Wat opvalt is dat 2014 een omslagjaar blijkt te zijn geweest. De ‘plotselinge’ piek in 2014 (*) is grotendeels toe te schrijven aan een toezichtonderzoek van de Inspectie SZW naar onderregistratie bij bedrijfsartsen in 2013. Iedere bedrijfsarts heeft toen op persoonlijke titel een brief van de Inspectie SZW ontvangen. Die brief bleek een effectief drukmiddel om meer te melden.

Maar twee jaar later is het effect ervan weer volledig verdampt. Niet verwacht, maar toch gebeurd en vooralsnog niet verklaarbaar.

Alles op een rij: wat zeggen de NCvB-cijfers eigenlijk?
Minder burn-out en minder psychische klachten bij minder meldingen, door minder dokters.

Kortom: het NCvB kleurt de plaatjes wel heel bijzonder in. Ongetwijfeld met de beste bedoelingen, maar toch. Het ondergraaft haar gezag als expertisecentrum van staatswege. Is dit problematisch?
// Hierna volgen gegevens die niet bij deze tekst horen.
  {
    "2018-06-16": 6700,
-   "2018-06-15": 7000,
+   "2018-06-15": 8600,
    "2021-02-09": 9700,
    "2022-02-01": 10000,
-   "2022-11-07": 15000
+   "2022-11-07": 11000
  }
Ik vind van wel, want zelfs het ministerie SZW – opdrachtgever en toezichthouder van het NCvB – twittert er rustig op los dat er meer mensen met een burn-out zijn.
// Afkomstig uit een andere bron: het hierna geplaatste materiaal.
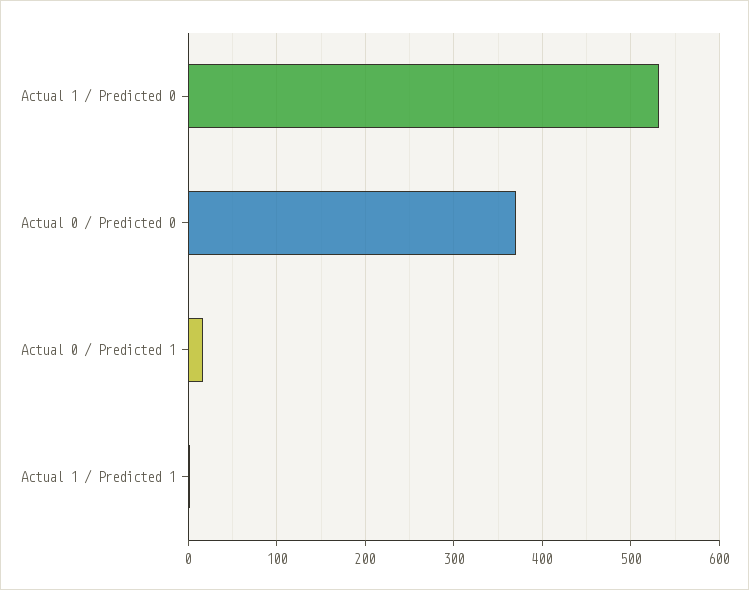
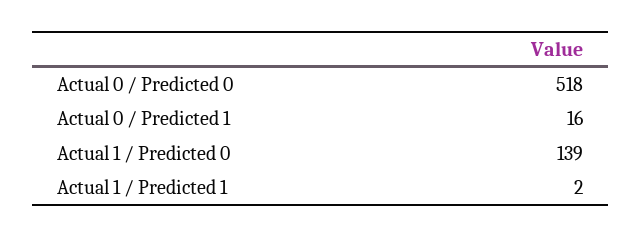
  {
-   "Actual 1 / Predicted 0": 530,
+   "Actual 1 / Predicted 0": 139,
-   "Actual 0 / Predicted 0": 370,
+   "Actual 0 / Predicted 0": 518,
    "Actual 0 / Predicted 1": 16,
    "Actual 1 / Predicted 1": 2
  }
De kop van het persbericht van het NCvB had moeten zijn: “Weer minder meldingen door nóg minder bedrijfsartsen.” Maar dat ligt politiek nogal gevoelig. Politiek Den Haag heeft namelijk – middels strengere regelgeving – al haar kaarten gezet op het “meldgedrag” van de bedrijfsartsen. Dat blijkt vies tegen te vallen en ondermijnt het draagvlak van de NCvB monitor en daarmee tegelijkertijd het bestaansrecht van het centrum zelf.

“Zelfs het ministerie SZW twittert er rustig op los dat er meer mensen met een burn-out zijn”

Doorgaan op deze weg heeft weinig zin. Het doel van het melden – preventie op de werkvloer – wordt zo niet gehaald. De kritische ondergrens van deze monitor wel. Maar dat durft niemand  – het ministerie van SZW en Inspectie SZW voorop – hardop te zeggen. Te bang voor implicaties? Gezichtsverlies? Tunnelvisie? Ik weet het niet.

Ik heb de NOS overigens een brief gestuurd met de vraag of ze tegenwoordig nog aan factchecking doen en waarom ze het persbericht van het NCvB klakkeloos voor waar aannemen. Er wordt al genoeg nepnieuws verspreid. Dat blijkt maar weer. Zelfs in onze eigen sector. Gewoon wat creatief goochelen met cijfers: et voila!

Een variant van deze blog is eerder gepost op Medisch Contact op 2 oktober 2017.